_Work order_: Write out the full set of records exactly. Any pictures in them do not belong in the copy.

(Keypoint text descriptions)
┏━━
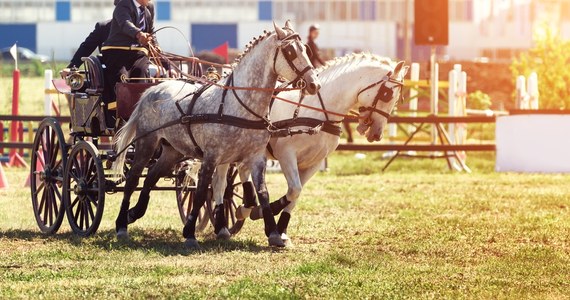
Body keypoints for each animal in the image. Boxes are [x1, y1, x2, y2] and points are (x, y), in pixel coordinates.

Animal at [211, 53, 406, 246]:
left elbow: (295, 195)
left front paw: (281, 231)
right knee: (220, 184)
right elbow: (294, 190)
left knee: (243, 170)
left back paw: (246, 206)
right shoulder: (286, 155)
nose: (377, 134)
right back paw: (223, 226)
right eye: (388, 94)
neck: (318, 111)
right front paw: (262, 214)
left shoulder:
┗━━
_The completed task_:
Body keypoints for each animal in the image. Boxes are [x1, y1, x2, y2] and points are (x, y), in pixel coordinates.

Animal at [211, 53, 406, 246]:
left elbow: (295, 195)
left front paw: (281, 231)
right knee: (220, 184)
right elbow: (294, 190)
left knee: (243, 170)
left back paw: (246, 206)
right shoulder: (286, 155)
nose: (377, 134)
right back paw: (223, 226)
right eye: (388, 94)
neck: (318, 111)
right front paw: (262, 214)
left shoulder:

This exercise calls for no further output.